#### [Problem to work on]
Lines in the listing below may contain the word "counterclockwise". State how many do, and nothing more.
##### Given data
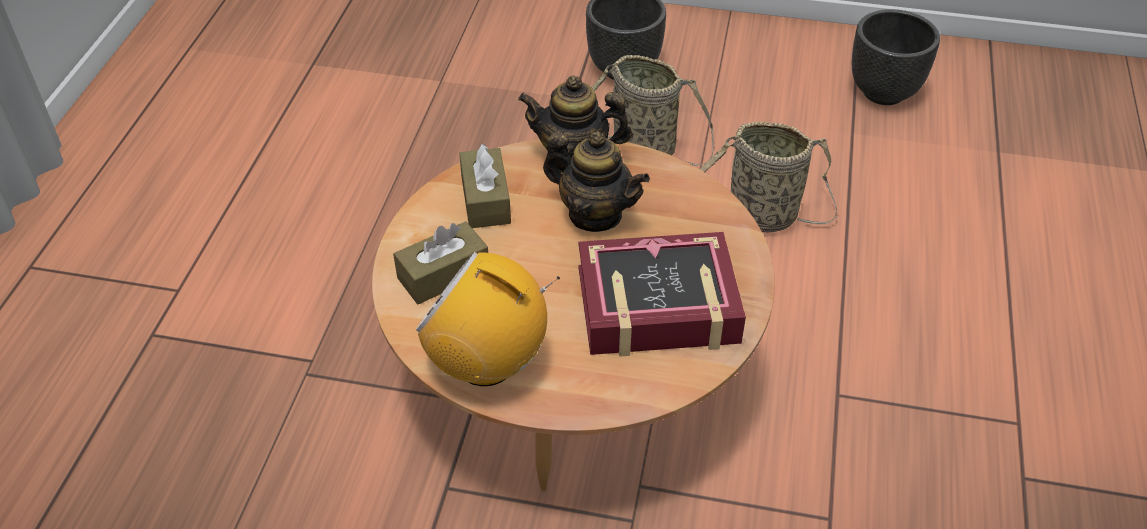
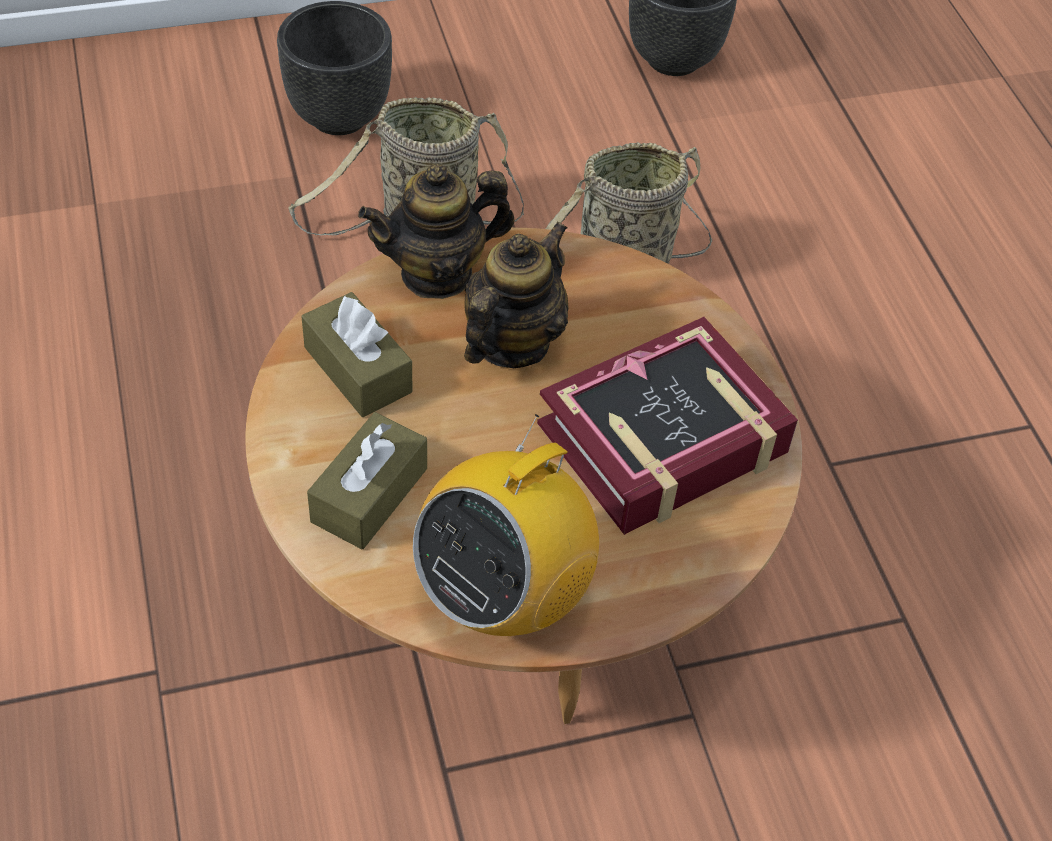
camera: 30 degrees left, 5 degrees up
(487, 362) = (503, 595): radio -> radio turned 45 degrees counterclockwise
(595, 214) = (511, 343): teapot -> teapot turned 60 degrees counterclockwise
##########
#### [Response to the task]
2